Segundo ele, a expectativa é que aconteçam também ajustes na avaliação do valor dessas companhias - os números devem ser puxados para baixo (fenômeno batizado de down rounds). “Houve um abuso de empresas em relação à avaliação, ao uso do dinheiro e à consistência que muitas diziam ter”, argumenta.
Carolina concorda que os down rounds devem ser tendência e que houve exageros dos mercados, mas a investidora relembra que isso não é motivo para pânico nem que há uma “bolha estourando”. “Mesmo com a empolgação da pandemia, não há nada parecido com a crise das Pontocom no início do milênio”, diz. “A indústria de tecnologia não vai parar com essa crise.”
Apostas
Enquanto a palavra de 2022 foi “ajuste”, a máxima do próximo ano deverá ser “cautela”: empreendedores e investidores começam o ano com o pé no freio. Para Pedro Carneiro, sócio da aceleradora ACE Startups, esse cenário muda a forma de fazer negócios das startups.
“As startups precisam agir menos como elas mesmas”, afirma Carneiro. “Não há caixa para tantas tentativas, porque trata-se de um negócio muito propenso ao erro. Elas precisam ser mais inteligentes e aprender mais rápido. Do contrário, pode ser necessário fechar as portas ou diminuir custos da empresa”.
Especialistas apostam que uma da formas de buscar recursos será por meio dos fundos corporativos de investimento – ou corporate venture capital (CVC). Segundo pesquisa da consultoria de inovação ACE Cortex em parceria com a Confederação Nacional da Indústria (CNI) e Mobilização Empresarial pela Inovação (MEI), divulgada em novembro, foram destinados US$ 4,1 bilhões em investimento em CVC no ano passado, enquanto a cifra foi de US$ 635 milhões em 2020. No mundo, o mercado global saltou de US$ 70,1 bilhões em 2020 para US$ 169,3 bilhões em 2021.

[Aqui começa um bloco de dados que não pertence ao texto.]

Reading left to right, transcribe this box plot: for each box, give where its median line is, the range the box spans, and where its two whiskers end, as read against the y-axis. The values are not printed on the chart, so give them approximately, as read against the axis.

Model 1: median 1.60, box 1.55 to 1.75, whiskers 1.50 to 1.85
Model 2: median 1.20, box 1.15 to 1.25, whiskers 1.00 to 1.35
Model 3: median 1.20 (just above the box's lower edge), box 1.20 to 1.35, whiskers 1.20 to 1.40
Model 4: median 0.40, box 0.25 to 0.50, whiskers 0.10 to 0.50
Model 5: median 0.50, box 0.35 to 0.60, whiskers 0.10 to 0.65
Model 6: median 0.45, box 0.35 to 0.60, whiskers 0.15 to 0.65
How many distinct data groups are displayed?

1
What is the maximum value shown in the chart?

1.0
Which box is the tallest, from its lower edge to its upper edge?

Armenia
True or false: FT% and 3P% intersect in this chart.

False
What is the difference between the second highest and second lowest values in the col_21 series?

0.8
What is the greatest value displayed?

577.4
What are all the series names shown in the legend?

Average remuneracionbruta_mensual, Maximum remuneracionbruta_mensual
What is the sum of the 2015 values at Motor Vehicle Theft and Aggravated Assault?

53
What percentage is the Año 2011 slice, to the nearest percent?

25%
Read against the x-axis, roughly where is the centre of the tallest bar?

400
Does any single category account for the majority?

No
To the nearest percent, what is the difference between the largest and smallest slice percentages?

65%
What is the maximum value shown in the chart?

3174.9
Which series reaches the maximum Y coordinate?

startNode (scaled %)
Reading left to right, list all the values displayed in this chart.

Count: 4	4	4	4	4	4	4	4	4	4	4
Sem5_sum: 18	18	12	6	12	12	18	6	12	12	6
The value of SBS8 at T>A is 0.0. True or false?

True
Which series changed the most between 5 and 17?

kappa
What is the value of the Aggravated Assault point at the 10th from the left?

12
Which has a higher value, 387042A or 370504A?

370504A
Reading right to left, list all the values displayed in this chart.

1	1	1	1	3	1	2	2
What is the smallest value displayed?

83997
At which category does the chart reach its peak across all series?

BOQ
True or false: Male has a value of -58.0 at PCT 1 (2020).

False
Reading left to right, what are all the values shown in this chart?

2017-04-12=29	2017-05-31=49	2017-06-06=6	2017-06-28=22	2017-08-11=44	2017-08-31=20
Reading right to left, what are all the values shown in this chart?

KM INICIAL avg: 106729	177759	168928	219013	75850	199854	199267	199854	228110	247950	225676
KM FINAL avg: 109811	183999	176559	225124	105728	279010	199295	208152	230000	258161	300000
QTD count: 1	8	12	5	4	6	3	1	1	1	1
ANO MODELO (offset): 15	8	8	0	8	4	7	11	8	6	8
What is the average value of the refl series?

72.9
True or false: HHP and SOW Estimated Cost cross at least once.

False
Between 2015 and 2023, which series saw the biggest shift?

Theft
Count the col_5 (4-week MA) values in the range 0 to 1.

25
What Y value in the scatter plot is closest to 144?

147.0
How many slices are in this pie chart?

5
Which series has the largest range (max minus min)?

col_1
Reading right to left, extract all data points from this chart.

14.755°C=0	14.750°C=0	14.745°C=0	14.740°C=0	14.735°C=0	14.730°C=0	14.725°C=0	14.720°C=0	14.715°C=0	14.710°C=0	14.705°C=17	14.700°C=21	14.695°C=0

Além dos CVCs, há também a aposta em fusões e aquisições (ou M&A). Com o mercado de tecnologia menos aquecido e com avaliações menores, movimentos de compra de outras empresas devem ganhar força.
“O M&A é uma estratégia muito importante de inovação para as grandes empresas e startups”, explica Carolina. Para ela, os próximos dois anos devem apresentar recordes de negócios de aquisições e fusões. “Neste momento do mercado, é mais importante comprar uma empresa do que criar uma companhia do zero para inovar.”